A petition calling for another EU referendum has passed 1.75 million signatures

"We the undersigned call upon HM Government to implement a rule that if the remain or leave vote is less than 60% based a turnout less than 75% there should be another referendum," the petition reads. Overall, the turnout in the EU referendum on 23 June was 73 per cent, and 51.8 per cent of voters went for Leave.

The petition has been so popular it briefly crashed the government website, and is now the biggest petition in the site's history.

After 10,000 signatures, the government has to respond to an official petition.

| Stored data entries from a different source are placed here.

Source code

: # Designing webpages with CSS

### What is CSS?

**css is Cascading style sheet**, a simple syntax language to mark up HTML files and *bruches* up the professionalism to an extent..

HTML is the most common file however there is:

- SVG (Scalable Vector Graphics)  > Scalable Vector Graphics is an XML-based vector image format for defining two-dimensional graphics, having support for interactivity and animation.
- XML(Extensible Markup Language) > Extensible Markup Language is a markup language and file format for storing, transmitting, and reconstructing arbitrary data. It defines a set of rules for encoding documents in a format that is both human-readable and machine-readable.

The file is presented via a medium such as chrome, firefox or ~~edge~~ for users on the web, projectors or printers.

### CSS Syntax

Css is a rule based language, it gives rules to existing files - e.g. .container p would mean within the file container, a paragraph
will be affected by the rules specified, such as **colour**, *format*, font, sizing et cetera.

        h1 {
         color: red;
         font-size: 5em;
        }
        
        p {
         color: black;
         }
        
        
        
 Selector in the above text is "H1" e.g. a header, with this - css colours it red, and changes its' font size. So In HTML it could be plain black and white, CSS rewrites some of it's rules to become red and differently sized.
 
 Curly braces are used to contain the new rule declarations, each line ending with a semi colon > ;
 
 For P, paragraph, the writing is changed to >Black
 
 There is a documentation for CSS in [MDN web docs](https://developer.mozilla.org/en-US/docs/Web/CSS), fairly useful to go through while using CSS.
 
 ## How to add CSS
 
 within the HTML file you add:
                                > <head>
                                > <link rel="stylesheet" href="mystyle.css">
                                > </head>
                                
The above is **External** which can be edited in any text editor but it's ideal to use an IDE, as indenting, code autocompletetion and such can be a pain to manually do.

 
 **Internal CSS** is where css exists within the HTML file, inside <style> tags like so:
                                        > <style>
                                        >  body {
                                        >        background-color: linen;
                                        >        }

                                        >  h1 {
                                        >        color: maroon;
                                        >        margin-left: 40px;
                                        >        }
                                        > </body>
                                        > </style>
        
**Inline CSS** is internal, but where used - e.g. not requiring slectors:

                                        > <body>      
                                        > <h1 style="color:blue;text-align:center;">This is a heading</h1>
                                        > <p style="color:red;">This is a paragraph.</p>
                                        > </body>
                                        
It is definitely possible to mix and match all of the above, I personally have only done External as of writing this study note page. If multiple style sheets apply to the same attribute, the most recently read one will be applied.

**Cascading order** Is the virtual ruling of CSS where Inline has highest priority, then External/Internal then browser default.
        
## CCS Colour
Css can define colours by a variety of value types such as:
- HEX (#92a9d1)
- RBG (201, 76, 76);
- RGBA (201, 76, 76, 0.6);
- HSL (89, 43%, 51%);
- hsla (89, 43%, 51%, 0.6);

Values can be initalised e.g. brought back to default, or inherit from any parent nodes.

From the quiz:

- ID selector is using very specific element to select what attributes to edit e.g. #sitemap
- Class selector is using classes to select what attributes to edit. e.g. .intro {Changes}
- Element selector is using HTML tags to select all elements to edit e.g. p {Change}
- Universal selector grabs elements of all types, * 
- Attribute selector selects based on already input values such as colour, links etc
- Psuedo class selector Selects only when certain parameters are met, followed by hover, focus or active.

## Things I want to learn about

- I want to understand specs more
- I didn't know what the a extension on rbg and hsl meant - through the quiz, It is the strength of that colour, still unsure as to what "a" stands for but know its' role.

After 100,000 signatures, it must be considered for a debate in parliament. 

Nigel Farage has previously said he would have asked for a second referendum based on a 52-48 result in favour of Remain.

However, what the petition is asking for would be, in effect, for Britain to stay as a member of the EU. Turnout of 75 per cent is far higher than recent general elections, and a margin of victory of 20 points is also ambitious. In the 2014 independence referendum in Scotland, the split was 55-45 in favour of remaining in the union. 

Unfortunately for those dismayed by the referendum result, even if the petition is debated in parliament, there will be no vote and it will have no legal weight. 

Another petition has been set up for London to declare independence, which has attracted 130,000 signatures.